Because I believe that the secret to happiness is not a secret at all, but a way of life.
I am not the wealthiest person, nor the most intellectually blessed, nor the most confident. I’ve been called “awkwardly charming,” and through that akward charm I’ve arrived at a place that I feel loved, safe, and content.
I believe the same principles that are the foundation of a strong romantic relationship are the same as those that build strong friendships, family relationships, etc. And I believe that if you seek out loving and emotionally intimate relationships with someone, everything will naturally fall into the place which is meant to be with you and with them. And that for me is happiness.

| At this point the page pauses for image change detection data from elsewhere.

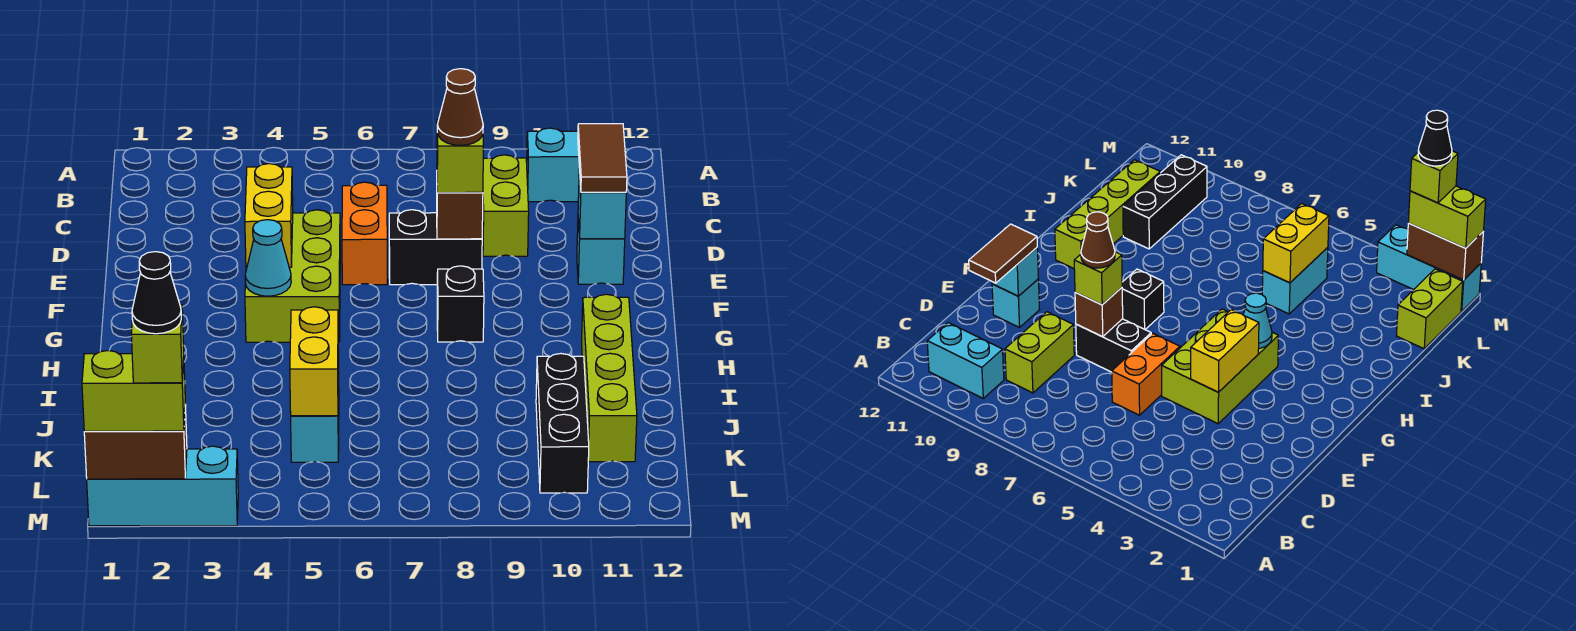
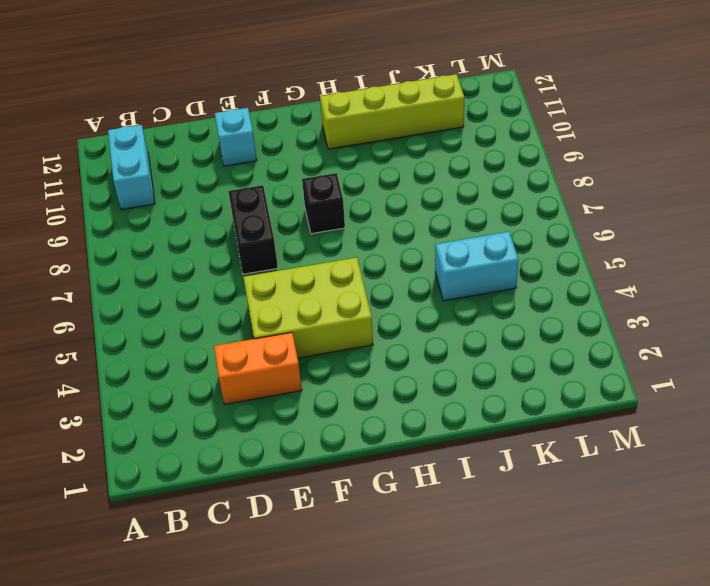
orange 1x2 brick [214,333,302,404] -> orange 1x2 brick moved to [342,182,387,285]
none -> lime 1x2 brick [482,155,529,256]
none -> black 1x3 brick [536,354,589,493]
none -> lime 1x2 brick [1397,269,1463,349]

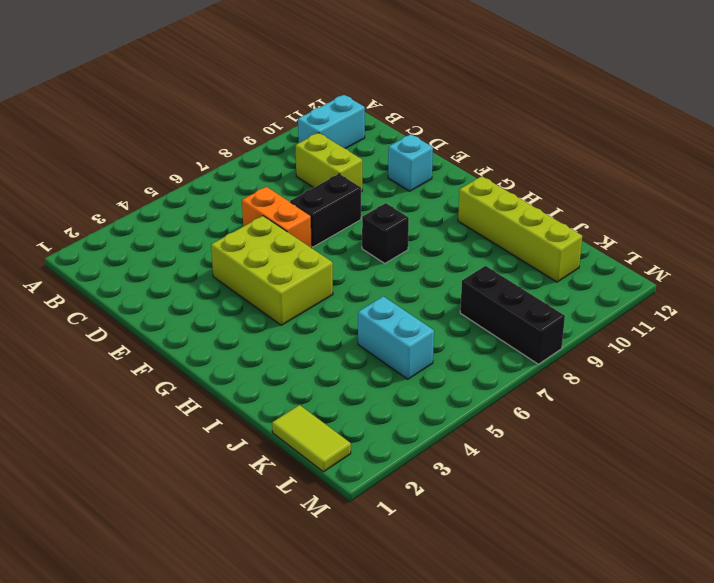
lime 1x2 tile [272,405,351,472] -> lime 1x2 brick [1397,269,1463,349]
black 1x3 brick [460,266,565,364] -> black 1x3 brick moved to [536,354,589,493]
none -> cyan 1x3 brick [87,446,238,526]
none -> yellow 1x2 brick [245,164,293,268]
none -> brown 1x1 brick [437,192,483,239]

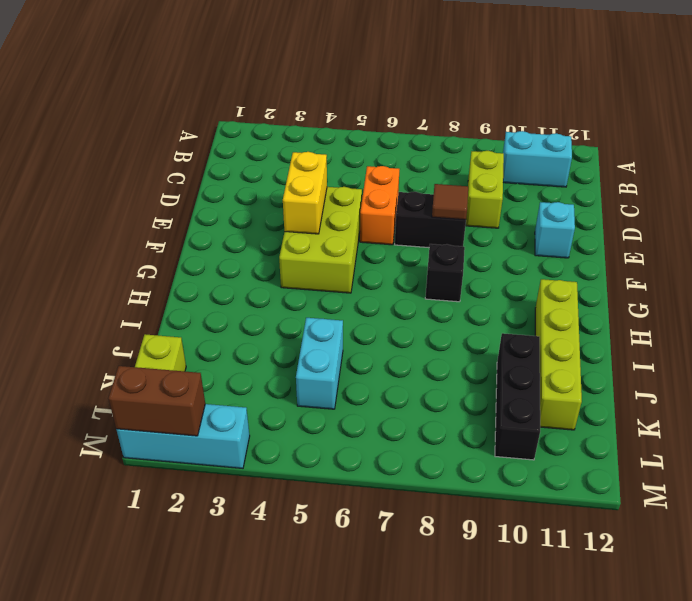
brown 1x1 tile [432,184,468,220] -> brown 1x1 brick [437,192,483,239]
none -> cyan 1x1 brick [578,168,626,239]
none -> cyan 1x1 cone [245,220,291,296]
none -> yellow 1x2 brick [290,307,339,416]

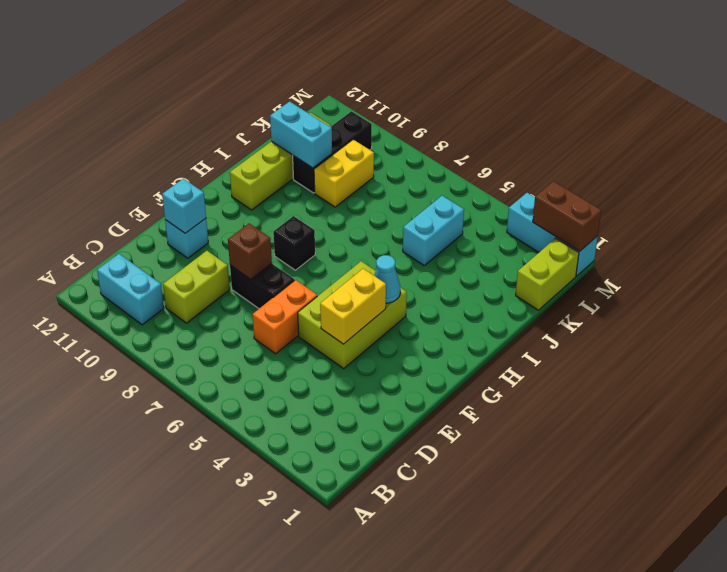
yellow 1x2 brick [314,140,374,207] -> yellow 1x2 brick moved to [290,307,339,416]
cyan 1x2 brick [270,101,332,168] -> none
none -> brown 1x2 tile [578,124,627,192]
none -> lime 1x1 brick [437,120,483,193]
none -> lime 1x2 brick [82,351,185,431]

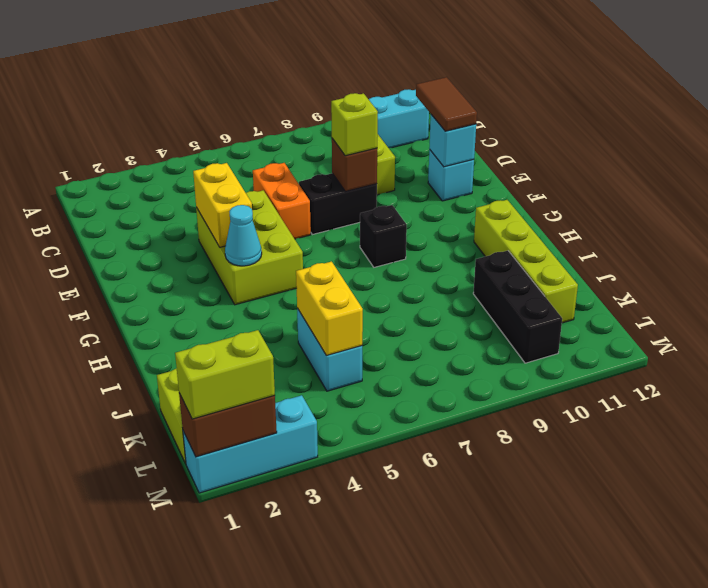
none -> brown 1x1 cone [437,69,483,145]
none -> lime 1x1 brick [131,305,184,383]
none -> black 1x1 cone [132,252,181,334]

Therefore, the content will often be about concepts related to relationships, as much as they are about relationships themselves.
Some of the writings may be about loving others; some about loving (and understanding) oneself; or about human nature and how it relates to loving relationships.
Some may be an observation on how one relationship I’ve known has work (although I try to not share something that I haven’t seen work in multiple situations).
Some may be advice on a particular trouble in a relationship.
Please join me in seeking to understand how live works and might work, as you jump down the rabbit hole with me.
And remember, all I want to do is help you find that way for yourself!
“Alice: Would you tell me, please, which way I ought to go from here?
Cheshire Cat: That depends a good deal on where you want to get to.
Alice: I don’t much care where.
Cheshire Cat: Then it doesn’t much matter which way you go.
Alice: …So long as I get somewhere.
Cheshire Cat: Oh, you’re sure to do that, if only you walk long enough.”